Implementation notes

  • The ZIP must be deterministic: sorted entries, fixed mtimes, no host-specific metadata, so two builds of identical inputs hash the same.
  • The executable entry's external-attributes field must encode mode 0755 (or similar), per the bundle spec's executable-bit requirement.
  • The packer should validate that the manifest's dags is non-empty and warn (not fail) on empty tasks lists, matching the bundle spec's "permitted but discouraged" wording.
  • --airflow-metadata runs RegisterDags but must not start the gRPC server or contact any external services; the in-memory registry recorder is the only side effect.
  • Source-file detection uses go/packages (or go list -json) to load the target package, then picks the file whose AST contains a top-level func main().
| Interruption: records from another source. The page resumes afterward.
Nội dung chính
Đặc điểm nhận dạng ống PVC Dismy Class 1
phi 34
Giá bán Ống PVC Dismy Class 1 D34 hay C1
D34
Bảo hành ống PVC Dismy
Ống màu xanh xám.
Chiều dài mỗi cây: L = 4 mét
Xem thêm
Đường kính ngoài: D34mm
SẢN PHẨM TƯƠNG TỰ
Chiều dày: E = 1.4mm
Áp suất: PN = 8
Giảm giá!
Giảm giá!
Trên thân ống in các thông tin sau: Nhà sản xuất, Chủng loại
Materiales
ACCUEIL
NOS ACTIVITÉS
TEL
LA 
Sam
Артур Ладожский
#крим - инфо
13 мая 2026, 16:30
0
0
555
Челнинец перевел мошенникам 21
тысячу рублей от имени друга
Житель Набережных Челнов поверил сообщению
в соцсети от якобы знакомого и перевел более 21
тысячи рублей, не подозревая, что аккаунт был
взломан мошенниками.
If the package has zero or more than one such file, the packer errors with a clear message and asks for --source.
  • The internal go build runs in a temp directory so the host's working tree is not polluted with build artefacts; the temp dir is cleaned up after the ZIP is written.
  • go build flag passthrough uses the standard -- separator convention so the packer's own flag set stays small and stable.
  • Host-runnable detection is by attempted exec, not by parsing the binary's format: the packer runs the candidate with --airflow-metadata and treats an "exec format error" (and its Windows equivalent) as not-startable. Other failures (non-zero exit, malformed output, missing flag) are surfaced as-is.
  • A not-startable binary is handled differently per mode. The build path owns the build, so it builds a host-arch sidecar from the same package and -- flags (the build cache amortises this to a link step, so no measurable overhead without a cross-compile). In --executable mode the build inputs are unknown, so the packer must not synthesise a sidecar that could diverge from the shipped binary: it fails fast and points the user at the cross-build path or --airflow-metadata.